WHAT YOU HAVE TO DO: How many lines in the records below contain the word "zijn"? State only that number.

DATA FOR ANALYSIS:
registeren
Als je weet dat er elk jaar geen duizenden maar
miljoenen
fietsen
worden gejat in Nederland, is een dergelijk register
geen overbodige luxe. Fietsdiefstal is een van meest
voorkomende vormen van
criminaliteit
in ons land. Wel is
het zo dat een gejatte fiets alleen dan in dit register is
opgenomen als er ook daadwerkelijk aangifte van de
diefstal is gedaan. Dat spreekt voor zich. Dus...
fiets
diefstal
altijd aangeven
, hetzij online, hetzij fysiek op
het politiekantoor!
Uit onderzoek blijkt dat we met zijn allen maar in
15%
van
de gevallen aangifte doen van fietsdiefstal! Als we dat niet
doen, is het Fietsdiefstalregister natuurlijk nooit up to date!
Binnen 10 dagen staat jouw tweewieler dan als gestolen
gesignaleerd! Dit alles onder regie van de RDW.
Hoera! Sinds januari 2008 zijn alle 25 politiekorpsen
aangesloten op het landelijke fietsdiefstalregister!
...
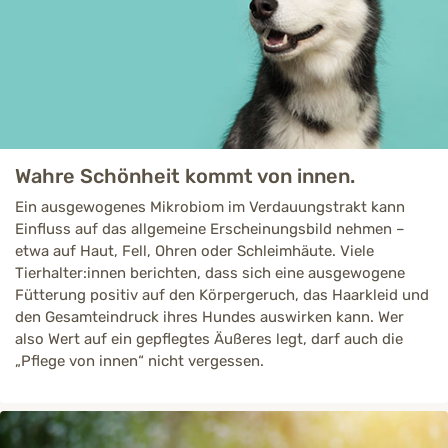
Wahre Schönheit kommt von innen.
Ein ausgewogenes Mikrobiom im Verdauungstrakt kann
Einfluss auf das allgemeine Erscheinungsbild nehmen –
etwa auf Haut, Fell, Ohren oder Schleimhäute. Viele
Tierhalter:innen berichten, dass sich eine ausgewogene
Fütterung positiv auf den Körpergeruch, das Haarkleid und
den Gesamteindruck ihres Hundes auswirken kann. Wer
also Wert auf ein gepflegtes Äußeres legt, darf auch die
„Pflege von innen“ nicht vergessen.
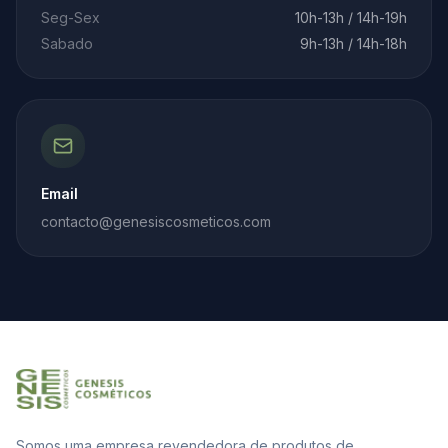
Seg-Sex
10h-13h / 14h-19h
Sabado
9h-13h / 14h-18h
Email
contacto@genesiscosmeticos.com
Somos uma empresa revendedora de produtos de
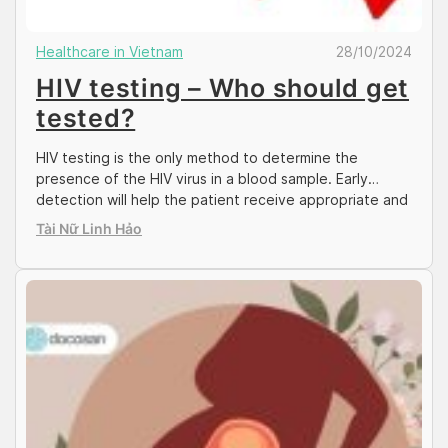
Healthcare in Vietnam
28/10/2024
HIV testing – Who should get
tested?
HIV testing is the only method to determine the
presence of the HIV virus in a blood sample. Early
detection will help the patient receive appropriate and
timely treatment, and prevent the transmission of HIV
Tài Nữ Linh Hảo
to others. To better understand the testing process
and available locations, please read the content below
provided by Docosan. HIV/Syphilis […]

PROBLEM SOLUTION: 2